*Description of the task*
Look through the entries below and count every line in which "that" appears; reply with the number only.

*Records provided*
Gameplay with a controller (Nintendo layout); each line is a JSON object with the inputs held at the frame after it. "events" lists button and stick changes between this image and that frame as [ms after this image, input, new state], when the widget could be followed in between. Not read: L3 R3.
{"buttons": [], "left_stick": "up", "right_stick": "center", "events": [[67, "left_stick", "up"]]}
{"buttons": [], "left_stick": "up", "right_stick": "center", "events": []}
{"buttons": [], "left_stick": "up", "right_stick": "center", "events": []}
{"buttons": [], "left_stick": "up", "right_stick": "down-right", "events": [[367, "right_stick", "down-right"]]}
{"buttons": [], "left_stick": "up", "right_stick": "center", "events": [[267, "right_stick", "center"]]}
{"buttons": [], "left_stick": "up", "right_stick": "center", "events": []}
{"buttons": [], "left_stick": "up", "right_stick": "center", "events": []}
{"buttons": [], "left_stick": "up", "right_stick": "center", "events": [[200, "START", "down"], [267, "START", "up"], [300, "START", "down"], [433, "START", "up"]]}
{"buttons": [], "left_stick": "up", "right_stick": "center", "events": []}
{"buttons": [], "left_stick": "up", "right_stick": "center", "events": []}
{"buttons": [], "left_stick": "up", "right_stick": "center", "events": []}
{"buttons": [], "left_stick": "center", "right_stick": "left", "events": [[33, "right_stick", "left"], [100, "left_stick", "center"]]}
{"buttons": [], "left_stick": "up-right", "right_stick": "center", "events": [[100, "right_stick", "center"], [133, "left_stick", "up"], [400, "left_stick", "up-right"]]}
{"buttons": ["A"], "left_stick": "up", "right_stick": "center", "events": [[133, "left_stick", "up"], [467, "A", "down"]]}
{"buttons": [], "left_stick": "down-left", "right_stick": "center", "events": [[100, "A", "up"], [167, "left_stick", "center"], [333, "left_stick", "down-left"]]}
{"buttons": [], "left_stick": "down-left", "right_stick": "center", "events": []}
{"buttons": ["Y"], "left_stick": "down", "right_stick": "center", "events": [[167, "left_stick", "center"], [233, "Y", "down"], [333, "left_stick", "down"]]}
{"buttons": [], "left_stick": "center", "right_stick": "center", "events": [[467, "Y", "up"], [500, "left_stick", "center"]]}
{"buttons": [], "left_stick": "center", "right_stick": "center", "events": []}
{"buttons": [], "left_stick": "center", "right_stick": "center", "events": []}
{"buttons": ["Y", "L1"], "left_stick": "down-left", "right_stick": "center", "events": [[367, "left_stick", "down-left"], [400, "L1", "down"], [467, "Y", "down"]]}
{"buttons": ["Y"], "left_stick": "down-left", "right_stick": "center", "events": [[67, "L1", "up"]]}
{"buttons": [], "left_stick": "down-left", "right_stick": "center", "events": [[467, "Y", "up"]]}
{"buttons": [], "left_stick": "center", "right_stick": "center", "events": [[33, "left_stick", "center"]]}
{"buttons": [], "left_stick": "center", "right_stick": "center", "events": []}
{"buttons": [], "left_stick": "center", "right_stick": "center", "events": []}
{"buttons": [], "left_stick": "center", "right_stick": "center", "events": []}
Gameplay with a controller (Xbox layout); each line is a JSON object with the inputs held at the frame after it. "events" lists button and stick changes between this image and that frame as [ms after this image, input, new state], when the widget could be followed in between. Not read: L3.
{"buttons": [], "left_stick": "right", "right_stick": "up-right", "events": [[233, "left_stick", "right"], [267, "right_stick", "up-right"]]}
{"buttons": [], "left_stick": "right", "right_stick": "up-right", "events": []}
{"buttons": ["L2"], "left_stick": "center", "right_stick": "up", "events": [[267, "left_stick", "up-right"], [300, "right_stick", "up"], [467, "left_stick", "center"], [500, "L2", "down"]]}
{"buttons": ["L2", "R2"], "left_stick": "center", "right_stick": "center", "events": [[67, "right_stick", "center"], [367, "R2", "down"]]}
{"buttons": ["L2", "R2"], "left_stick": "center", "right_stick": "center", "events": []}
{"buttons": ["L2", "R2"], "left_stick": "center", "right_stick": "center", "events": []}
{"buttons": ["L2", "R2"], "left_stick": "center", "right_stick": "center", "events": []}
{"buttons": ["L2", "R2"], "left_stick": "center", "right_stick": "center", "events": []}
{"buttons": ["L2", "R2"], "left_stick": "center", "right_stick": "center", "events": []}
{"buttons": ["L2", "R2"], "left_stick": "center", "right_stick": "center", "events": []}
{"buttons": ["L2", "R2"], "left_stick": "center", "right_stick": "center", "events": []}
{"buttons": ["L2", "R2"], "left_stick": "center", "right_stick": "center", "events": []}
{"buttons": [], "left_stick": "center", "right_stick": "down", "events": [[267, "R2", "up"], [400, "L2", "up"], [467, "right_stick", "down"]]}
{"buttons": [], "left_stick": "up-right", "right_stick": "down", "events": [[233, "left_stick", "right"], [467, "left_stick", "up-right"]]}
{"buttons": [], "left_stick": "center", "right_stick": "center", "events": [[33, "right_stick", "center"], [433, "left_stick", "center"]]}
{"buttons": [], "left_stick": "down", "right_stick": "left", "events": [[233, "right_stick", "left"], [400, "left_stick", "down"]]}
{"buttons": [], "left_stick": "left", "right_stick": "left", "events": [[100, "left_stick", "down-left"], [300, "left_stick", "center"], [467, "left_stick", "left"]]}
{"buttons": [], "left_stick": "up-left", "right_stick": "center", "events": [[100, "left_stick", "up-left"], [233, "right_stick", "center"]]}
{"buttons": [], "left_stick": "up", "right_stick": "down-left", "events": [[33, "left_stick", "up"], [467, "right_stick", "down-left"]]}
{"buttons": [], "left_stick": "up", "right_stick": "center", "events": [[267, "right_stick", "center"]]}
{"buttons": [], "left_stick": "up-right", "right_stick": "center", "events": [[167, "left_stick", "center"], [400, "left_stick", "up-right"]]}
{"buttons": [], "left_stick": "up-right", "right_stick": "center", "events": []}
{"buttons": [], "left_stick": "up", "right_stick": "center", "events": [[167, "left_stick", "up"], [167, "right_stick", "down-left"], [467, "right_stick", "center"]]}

*Response to the task*
2